Here is an example: An investigator plans to assign 10 patients to treatment and 10 patients to control. There will be a one-week follow-up on each patient. The first 10 patients will be assigned treatment on March 01 and the next 10 patients will be assigned control on March 15. The investigator may observe a significant difference between treatment and control, but is it due to different environmental conditions between early March and mid-March? The obvious way to correct this would be to randomize 5 patients to treatment and 5 patients to control on March 01, followed by another 5 patients to treatment and the 5 patients to control on March 15.
Validity Section
A trial is said to possess internal validity if the observed difference in outcome between the study groups is real and not due to bias, chance, or confounding. Randomized, placebo-controlled, double-blinded clinical trials have high levels of internal validity.
External validity in a human trial refers to how well study results can be generalized to a broader population. External validity is irrelevant if internal validity is low. External validity in randomized clinical trials is enhanced by using broad eligibility criteria when recruiting patients .

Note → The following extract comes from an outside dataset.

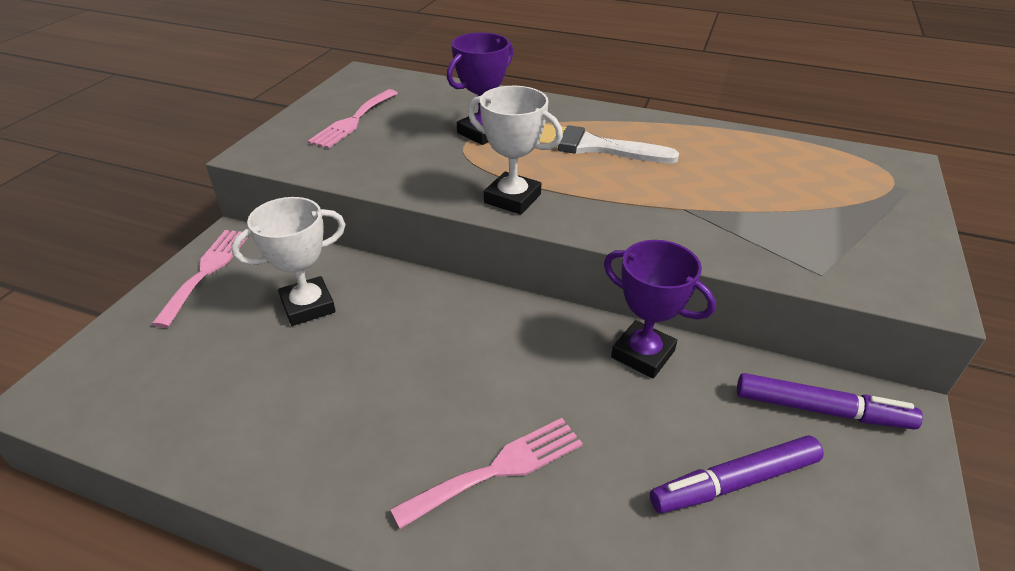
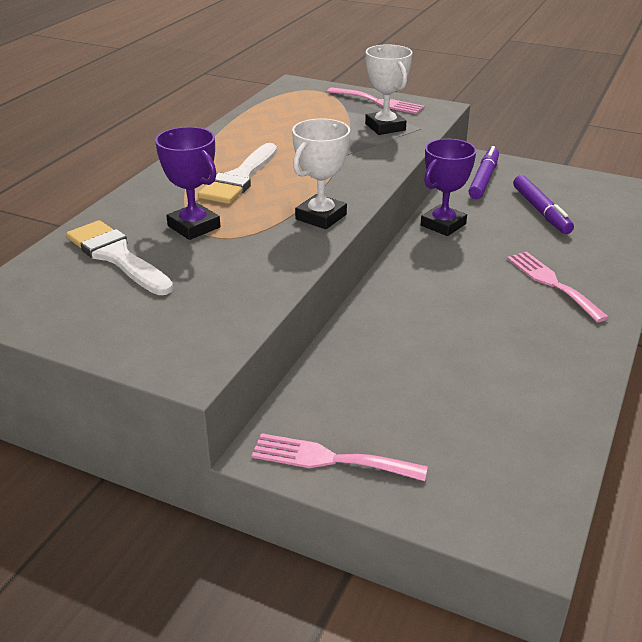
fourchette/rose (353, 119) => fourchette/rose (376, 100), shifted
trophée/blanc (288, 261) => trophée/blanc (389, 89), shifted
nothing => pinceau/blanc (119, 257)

Large simple and pragmatic trials emphasize external validity. A large simple trial attempts to discover small advantages of a treatment that is expected to be used in a large population. Large numbers of subjects are enrolled in a study with simplified design and management. There is an implicit assumption that the treatment effect is similar for all subjects with the simplified data collection. In a similar vein, a pragmatic trial emphasizes the effect of a treatment in practices outside academic medical centers and involves a broad range of clinical practices.
Studies of equivalency and noninferiority have different objectives than the usual trial which is designed to demonstrate superiority of a new treatment to a control. A study to demonstrate non-inferiority aims to show that a new treatment is not worse than an accepted treatment in terms of the primary response variable by more than a pre-specified margin. A study to demonstrate equivalence has the objective of demonstrating the response to the new treatment is within a prespecified margin in both directions. We will learn more about these studies when we explore sample size calculations.